→ **TEXT SECTION**:
--*--

I don't think it does. I find it hard to figure out what his actual argument
is (beyond cheap innuendo about ideologies), but he seems to not assume that,
e.g., _" Yunus believed that the poor, and especially women, could establish
an informal microenterprise and then sell basic goods and services to other
poor people in the community."_

If I understand his argument correctly (including the way he mis-invokes Say's
law), he seems to be saying that lending to people to start new enterprises is
not a worthwhile activity because the new small enterprises compete with
existing small enterprises, in this competition some enterprises go bankrupt
(because he says demand for the produced goods is fixed, what?!), thus new
enterprises enabled by this lending just displace other enterprises, producing
no net benefit to society.

But isn't that just straight wrong? His argument doesn't even seem specific to
micro-lending, it reads like an argument against lending and/or
entrepreneurship in general.

--*--

→ **RECORDS SUPPLIED**:
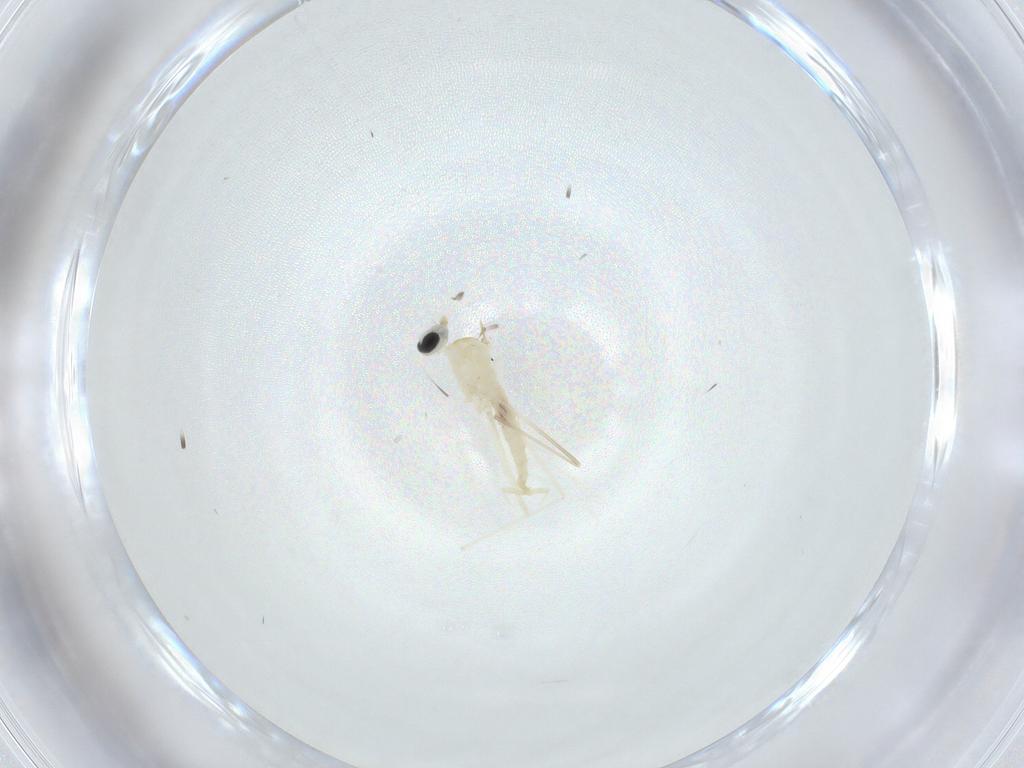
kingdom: Animalia
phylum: Arthropoda
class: Insecta
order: Diptera
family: Cecidomyiidae
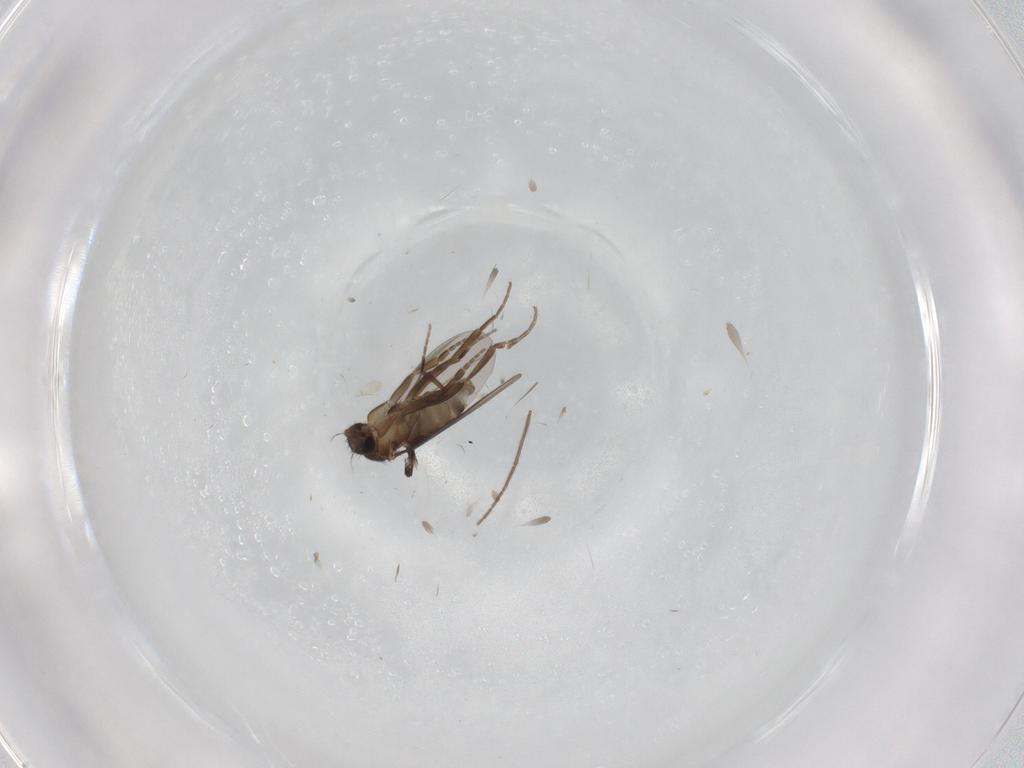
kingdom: Animalia
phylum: Arthropoda
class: Insecta
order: Diptera
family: Phoridae
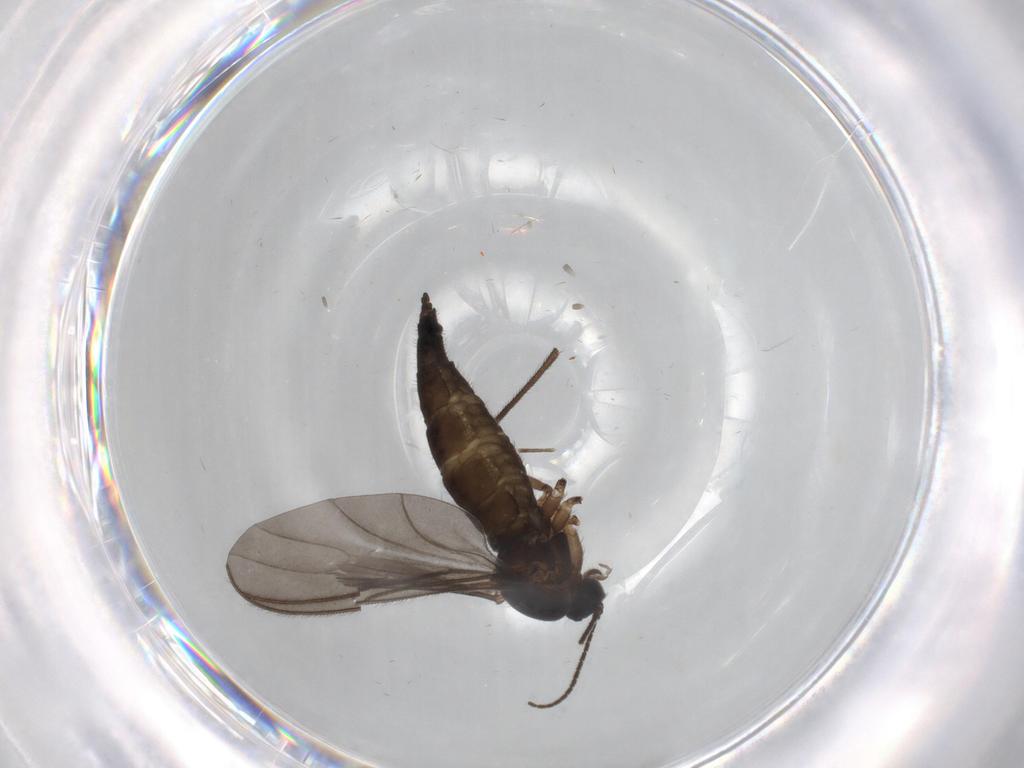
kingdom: Animalia
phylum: Arthropoda
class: Insecta
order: Diptera
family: Sciaridae
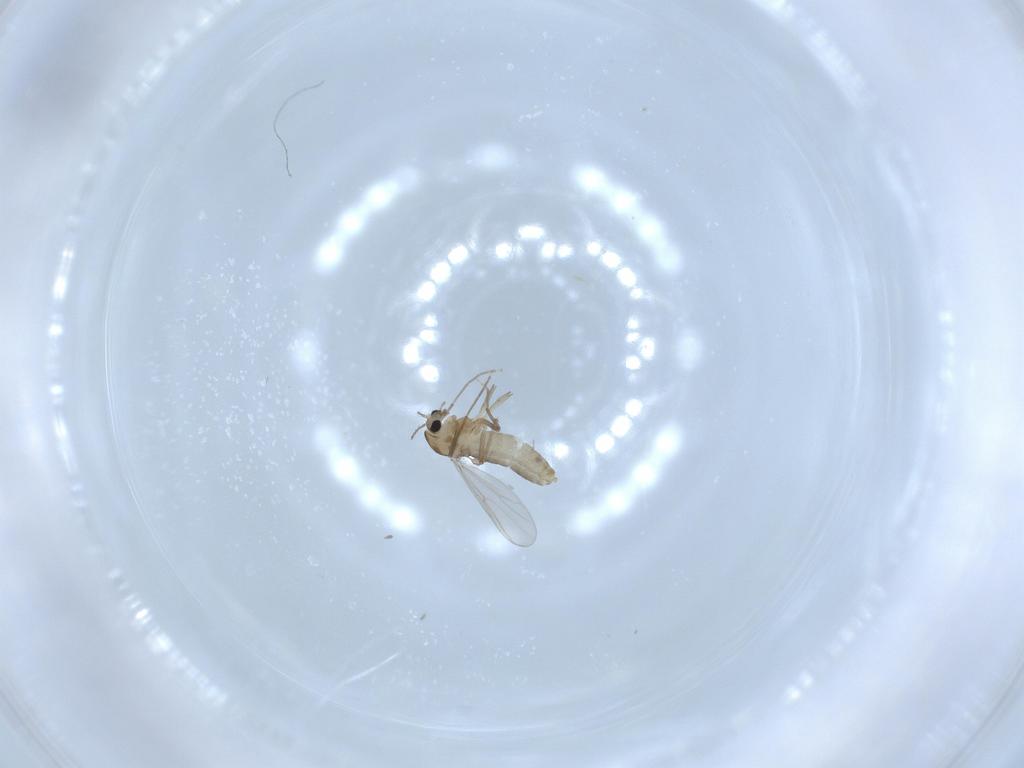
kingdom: Animalia
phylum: Arthropoda
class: Insecta
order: Diptera
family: Chironomidae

--*--

→ **WRITTEN TASKS**:
A) According to the comment on micro-lending, what does the author's argument read like?
B) Extract every line of the records above, from kingdom through family, reproducing each one as it stands. Leave the pictures out.
The records have no connection to the text.

→ **ANSWERS TO THE PROBLEMS**:
A) It reads like an argument against lending and/or entrepreneurship in general.

B)
kingdom: Animalia
phylum: Arthropoda
class: Insecta
order: Diptera
family: Cecidomyiidae
kingdom: Animalia
phylum: Arthropoda
class: Insecta
order: Diptera
family: Phoridae
kingdom: Animalia
phylum: Arthropoda
class: Insecta
order: Diptera
family: Sciaridae
kingdom: Animalia
phylum: Arthropoda
class: Insecta
order: Diptera
family: Chironomidae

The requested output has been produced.